So easy kann es sein, das Einkaufen 2024. Einen Einkaufswagen organisieren? Muss nicht sein. Einen Einkaufskorb über den Arm hängen? Never. An der Kasse in der Schlange stehen, alle Einkäufe vom Sechserpack der 1,5-Liter-Limo bis zum Minipäckchen Traubenzucker auf das Kassenband hieven und aufpassen, dass man nichts vom nächsten Kunden mitbezahlt und beim Einpacken nichts vergisst? Nie wieder. Dazwischen den Tinnitus mit dem Kassenpiepsen füttern? Auch das fällt weg, wenn man sich in einem der digitalen Märkte versorgt, die acht Jahre nach Amazon go mit zunehmender Frequenz in Deutschland eröffnen. Den Markt betreten, alle Einkäufe in den eigenen Shopper packen und tschüss. „Hin und weg“ beschreibt das Rewe-Marketing das Einkaufserlebnis, das seit Juli dieses Jahres in der Hoheluftchaussee in Hamburg-Eimsbüttel eine neue digitale 1.200-Quadratmeter-Heimat hat. Und sie soll nicht die letzte in der Elbmetropole sein: Bereits im Frühherbst wird in der Altonaer Straße ein 900-Quadratmeter-Markt als Rewe Pick&Go eröffnet.
"Rewe hat keinen Zugang zu den Bilddaten, in welcher Form auch immer."
Joschua Zimmermann, Marktleiter, Rewe Pick&Go
Technik aus Tel Aviv
Möglich macht die neue Shopperfreude das Engagement der Rewe Group an Trigo Vision. Das 2018 gegründete Start-up mit Sitz in Tel Aviv-Jaffa wurde über mehrere Investitionsrunden bedacht – 2021 mit rund acht Millionen Euro.
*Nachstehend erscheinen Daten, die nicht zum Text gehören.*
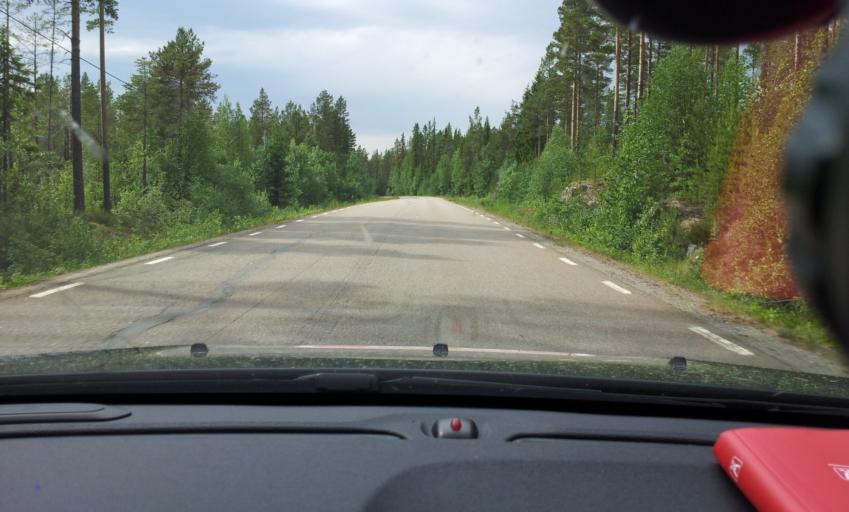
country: SE
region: Jaemtland
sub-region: Bergs Kommun
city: Hoverberg
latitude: 62.6611
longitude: 14.7766
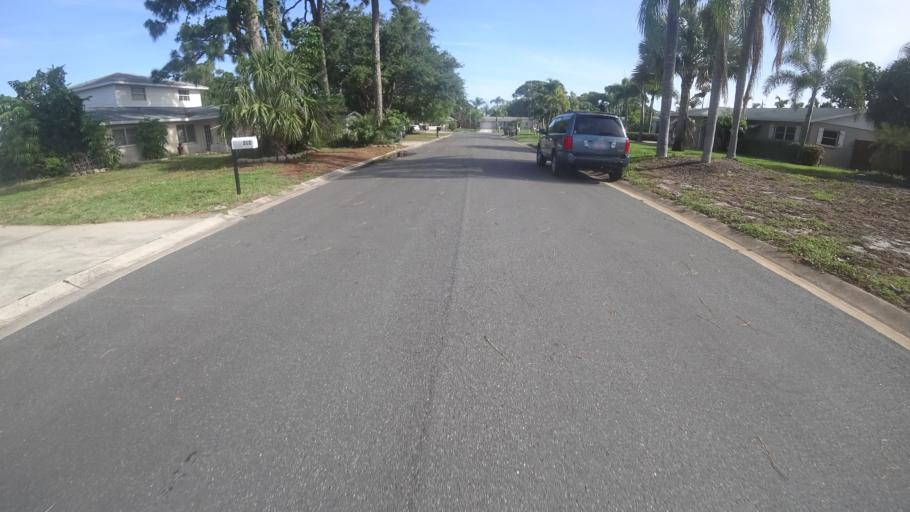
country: US
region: Florida
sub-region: Manatee County
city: West Bradenton
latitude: 27.5020
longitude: -82.6234
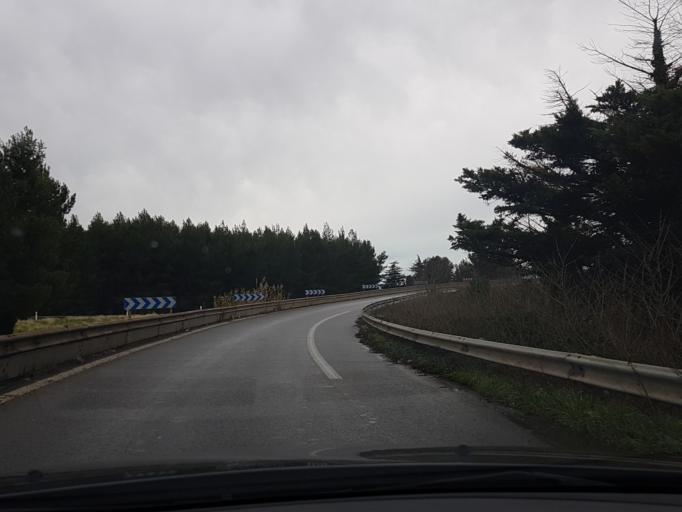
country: FR
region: Languedoc-Roussillon
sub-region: Departement du Gard
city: Nimes
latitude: 43.8123
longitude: 4.3441
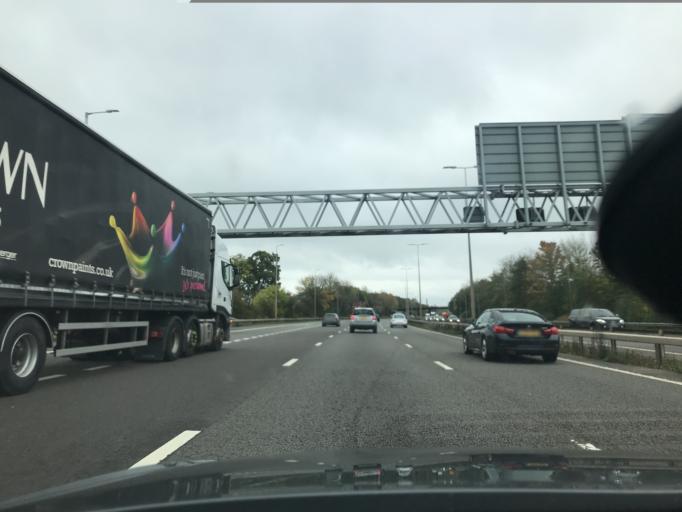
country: GB
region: England
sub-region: Solihull
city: Cheswick Green
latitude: 52.3467
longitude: -1.8004
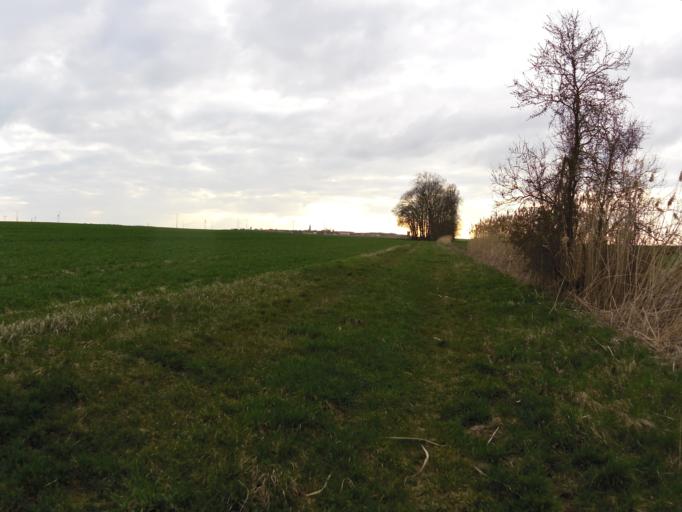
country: DE
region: Bavaria
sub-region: Regierungsbezirk Unterfranken
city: Biebelried
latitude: 49.7491
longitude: 10.0873
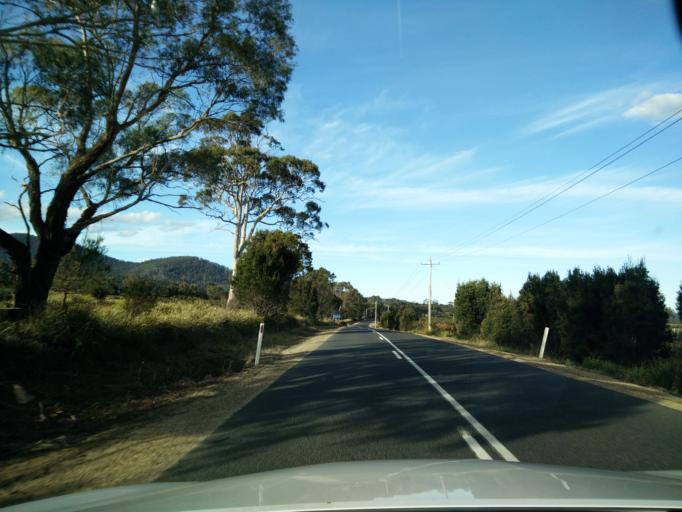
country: AU
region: Tasmania
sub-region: Break O'Day
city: St Helens
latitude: -41.9322
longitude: 148.2265
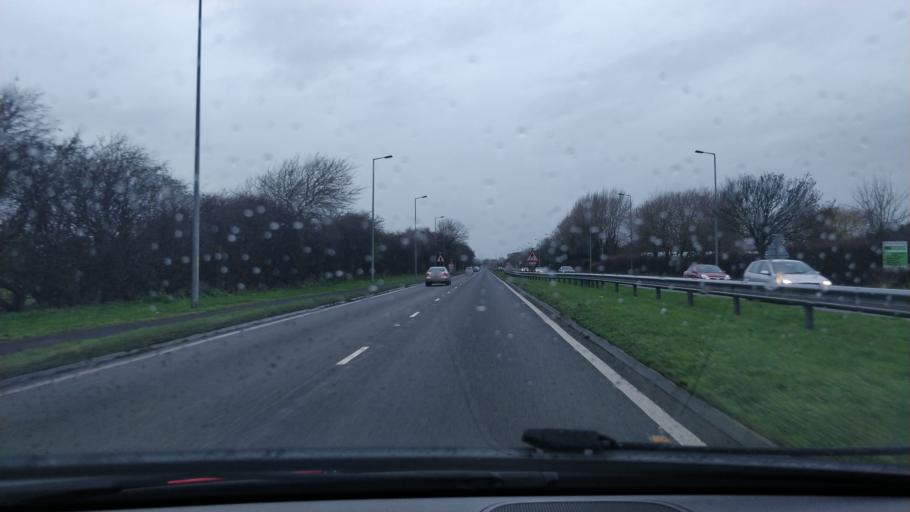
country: GB
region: England
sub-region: Sefton
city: Formby
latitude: 53.5607
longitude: -3.0463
Die vergleichsweise geringe Summe zeugt von Vorsicht, denn einerseits sind die deutschen Konsumenten traditionell nicht so innovationsinteressiert wie französische oder gar asiatische. Andererseits aber nehmen seit Anfang der 20er-Jahre alle Handelsunternehmen Geld in die Hand, um es Amazon nachzutun.
Der Versandriese hatte als Amazon go in Seattle den ersten kassenlosen Supermarkt eröffnet, 2016 für Mitarbeiter und 2018 für alle Kunden. Prompt investierte die Schwarz Gruppe in ihre „Shop Box“, die seit März 2021 auf dem Bildungscampus Heilbronn zunächst nur für Studierende und Mitarbeitende nutzbar war. Netto als Edeka-Tochter testet seit 2021 als erster Discounter in Deutschland das kassenlose Einkaufen und arbeitet ebenfalls mit Trigo. Ein neuer Aldi-Markt in der Innenstadt von Utrecht kommt seit Anfang 2022 ganz ohne Kasse aus. Übrigens beschreiben die Begriffe „Grab & Go“, „Walk-in-Walk-out“ oder „Frictionless Shopping“ den gleichen Vorgang.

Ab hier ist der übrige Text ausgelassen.